Opportunity the Rapper, Brixton Academy, London — assessment

Hip-hop has reached peak ego. Kanye West’s onstage meltdowns during his US tour last week mark the tipping point, boos ringing out as he declared his assistance for Donald Trump amid rambling speeches, with one show curtailed right after 3 songs.

On the evening he cancelled a concert in Los Angeles, a prelude to the cancellation of the entire tour, a younger act from West’s property city of Chicago pointed a way forward. Opportunity the Rapper, 23, may possibly revere Kanye as a mentor (the pair have spoken of making an album with each other) but he does not share the older man’s rampant narcissism. The thousands chanting along to every word of his verses in a sold-out Brixton Academy underlined the shift in emphasis.

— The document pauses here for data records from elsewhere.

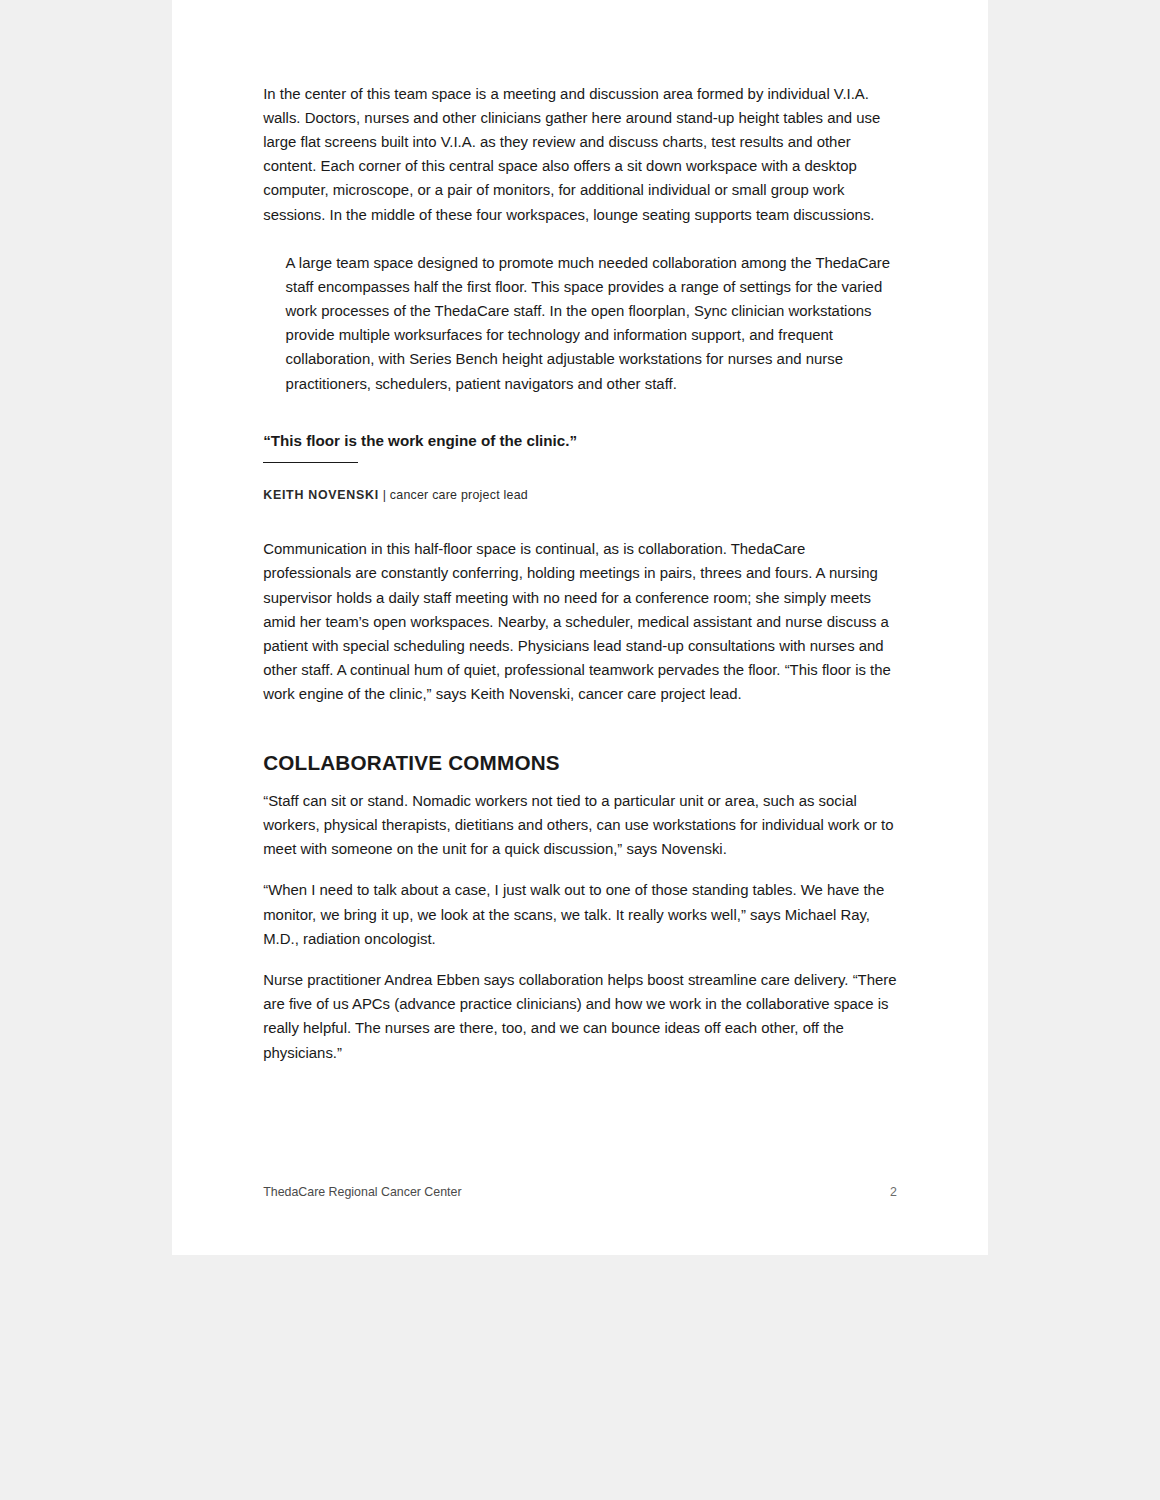In the center of this team space is a meeting and discussion area formed by individual V.I.A. walls. Doctors, nurses and other clinicians gather here around stand-up height tables and use large flat screens built into V.I.A. as they review and discuss charts, test results and other content. Each corner of this central space also offers a sit down workspace with a desktop computer, microscope, or a pair of monitors, for additional individual or small group work sessions. In the middle of these four workspaces, lounge seating supports team discussions.
A large team space designed to promote much needed collaboration among the ThedaCare staff encompasses half the first floor. This space provides a range of settings for the varied work processes of the ThedaCare staff. In the open floorplan, Sync clinician workstations provide multiple worksurfaces for technology and information support, and frequent collaboration, with Series Bench height adjustable workstations for nurses and nurse practitioners, schedulers, patient navigators and other staff.
“This floor is the work engine of the clinic.”
KEITH NOVENSKI | cancer care project lead
Communication in this half-floor space is continual, as is collaboration. ThedaCare professionals are constantly conferring, holding meetings in pairs, threes and fours. A nursing supervisor holds a daily staff meeting with no need for a conference room; she simply meets amid her team’s open workspaces. Nearby, a scheduler, medical assistant and nurse discuss a patient with special scheduling needs. Physicians lead stand-up consultations with nurses and other staff. A continual hum of quiet, professional teamwork pervades the floor. “This floor is the work engine of the clinic,” says Keith Novenski, cancer care project lead.
COLLABORATIVE COMMONS
“Staff can sit or stand. Nomadic workers not tied to a particular unit or area, such as social workers, physical therapists, dietitians and others, can use workstations for individual work or to meet with someone on the unit for a quick discussion,” says Novenski.
“When I need to talk about a case, I just walk out to one of those standing tables. We have the monitor, we bring it up, we look at the scans, we talk. It really works well,” says Michael Ray, M.D., radiation oncologist.
Nurse practitioner Andrea Ebben says collaboration helps boost streamline care delivery. “There are five of us APCs (advance practice clinicians) and how we work in the collaborative space is really helpful. The nurses are there, too, and we can bounce ideas off each other, off the physicians.”
ThedaCare Regional Cancer Center 2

Opportunity, real name Chancellor Bennett, was backed by drummer Greg Landfair Jr, trumpeter Nico Segal and keyboardist Peter Cottontale the 4 contact themselves the Social Experiment. In contrast to the concentrate on the individual star at most rap gigs, right here the efficiency had an organic, collaborative good quality.

Cottontale’s organ licks and Segal’s trumpet solos supplied a mellow, jazzy backdrop for lyrics that went from addressing Chicago’s gun violence (“Angels”) to jokey nonsense rhymes (“Brain Cells”). Landfair Jr’s drumming and laptop-generated beats triggered by Cottontale came to the fore in livelier tracks such as “All Night” or “Juke Jam”, beefed up tonight from sultry R&ampB to party tune.

Despite a gruff edge to his voice, Chance’s rapping flowed easily, varying in volume with the swells and ebbs of his bandmates’ perform. An anti-Trump speech — his father is a Chicago Democrat who once worked for Barack Obama — ended with him claiming music as essential sustenance in black US culture. The sentiment was produced literal by the gospel influences in his own songs, a strain of religiosity neatly worked into the secular rap setting.

“Sunday Candy” was a warm, soulful tribute to household churchgoing. “Finish Line/Drown” had the sampled backing voices of a gospel choir, while the final quantity, “Blessings”, located him entering testifying mode with arms raised, chanting about being transported to the promised land. Post-peak-ego rap is about summoning a greater force, not becoming it.


Section: Arts

PJ Harvey, Brixton Academy, London — overview

The first of PJ Harvey’s two nights at Brixton Academy opened with the Dorset singer-songwriter and her nine-powerful band emerging from backstage gloom in a file wearing funereally dark garments. Two drummers led the way with a military tattoo as the musicians arranged themselves in an oval shape, a gothic encampment. The 1st notes they struck up were a grave blast of noise, fuelled by three horn players like Harvey on saxophone.

When she started singing, her voice rose higher above the ominous musical reverberations, telling the story of an old woman living in a deserted Balkan village. The song was “Chain of Keys” from her most current album The Hope Six Demolition Project, whose tracks had been inspired by Harvey’s visits to Kosovo, Afghanistan and the US. “Imagine what her eyes have observed,” she sang of the elderly villager she saw throughout the Kosovo trip. “We ask but she won’t let us in.”

Harvey is playing an unusual hand in The Hope Six Demolition Project. Created as a functionality art piece in which she and her musicians could be watched recording its songs in the studio, it addresses war, poverty and pollution, a world out of kilter. But Harvey is a reluctant agitpopper. Shouts from the audience at the Academy met with implacable silence, only broken at the end when she introduced her band. Like the lady in “Chain of Keys”, Harvey prefers to keep her public at a distance, even when she desires to engage them in wider problems.

Her all-male backing band played their role as retainers with formidable discipline: a saxophonist’s superbly wild solo at the end of “The Ministry of Social Affairs” was a rare moment of peacockery. Otherwise the theatricality was left to Harvey, front of stage in an artfully revealing black outfit, unencumbered by her usual guitar. The sound mix was completely judged, from the immense bass saxophone wailing like the dawning of an awful thought in “The Ministry of Defence” to the numbed subtleties of the ambient lament “Dollar, Dollar”, which ended with a wonderfully mournful tenor sax solo.

Harvey’s vocals have been dramatic, varying notes and tones expertly. At occasions she got carried away with performing, or becoming seen to be performing: the way she palmed her cheeks like Munch’s “The Scream” throughout “Dollar, Dollar” was pure ham. But largely her movements were expressive, as when her imploring gesture at the finish of “Rid of Me” was cast into darkness by an extinguished spotlight. She is a class act.